Сладостно вдыхая чуть затхлую, но пахучую влажность Истбурн-грейвярда, я побродил меж склепов и вышел из ворот к автобусу.
Вызов меня на встречу анархистом Генри раздражал: старик явно шалил и бунтовал, боясь, что мы бросили его навсегда без фунта в кармане, начинил себя какими-нибудь новыми идеями по разработке Жаклин или просто запаниковал; любой агент считает себя пупом земли и думает, что, кроме его забот, иных дел нет. Я твердо решил всыпать ему по первое число, чтобы не высовывался, а лежал, как потонувший “Титаник” на дне океана, пока его не позовет на помощь страна (или очередной режиссер).
Мысленно плюясь от злости (буквально делать это опасно: иные англичане, подобно немцам, могут заставить поднять окурок, брошенный на тротуар, ну, а плевок просто вызовет паралич, это вам не свободный Мекленбург, где сморкаешься на ходу прямым в угол, как в бильярдную лузу, зажав одну ноздрю большим пальцем, – у нас люди просты, демократичны и терпимы, идут себе спокойно, и им легко на сердце от песни веселой), я на автобусе добрался до Эппинг Фореста и пошел по дороге к обусловленному (о Чижик!) пню.
Генри на точке не оказалось, я покрутился в районе положенные четверть часа, потоптался около скамейки, где должно было произойти наше засосное падение друг другу в объятия, и уже собрался уходить, как прямо из дуба над моей головой в глаза мне прыснули осколки древесной коры, – пуля просвистела совсем рядом, только после этого я услышал за спиной глухой выстрел. Выхватив “беретту”, я спрятался за дерево, но повторного выстрела не последовало; вокруг не было ни души, тишь и благодать – утро туманное, утро седое, нивы печальные, – я даже поднял глаза: не из ковра ли самолета покушались на меня вороги.
Недалеко оголтело застучал по дереву дятел, белка упала с дерева, не замечая еще живого Алекса. Я вышел из-за укрытия и направился в сторону, где мог прятаться стрелок.
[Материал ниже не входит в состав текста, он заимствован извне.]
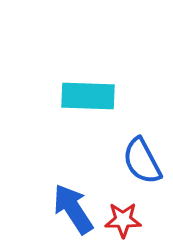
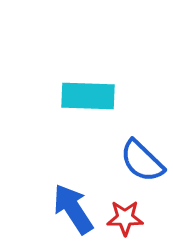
blue semicircle: rotated 18 degrees counterclockwise
red star: moved 2 px right, 2 px up
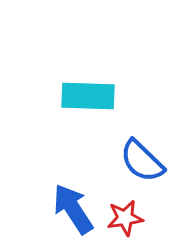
red star: rotated 9 degrees counterclockwise
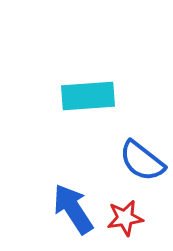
cyan rectangle: rotated 6 degrees counterclockwise
blue semicircle: rotated 6 degrees counterclockwise
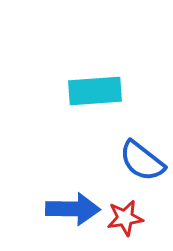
cyan rectangle: moved 7 px right, 5 px up
blue arrow: rotated 124 degrees clockwise
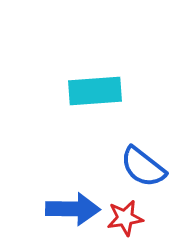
blue semicircle: moved 1 px right, 6 px down
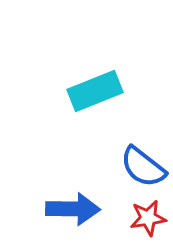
cyan rectangle: rotated 18 degrees counterclockwise
red star: moved 23 px right
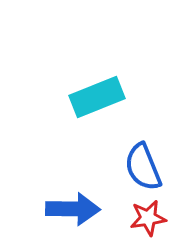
cyan rectangle: moved 2 px right, 6 px down
blue semicircle: rotated 30 degrees clockwise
Подул ветер, зашевелились, зашумели листья деревьев, казалось, что за каждым кустом сидит по снайперу, я еще раз пошуровал по лесу, но наткнулся лишь на холмик земли, напоминавший свежую могилу (так и хотелось раскопать ее и порыться в гробике – не даст ли это ключ к разгадке?). Тут на меня налетела паника: а вдруг на выстрел примчится полиция, осмотрит мои карманы и найдет “беретту”? Я быстро выбрался из Эппинг Фореста, остановил такси и смылся с места происшествия, словно был не потерпевшим, а преступником.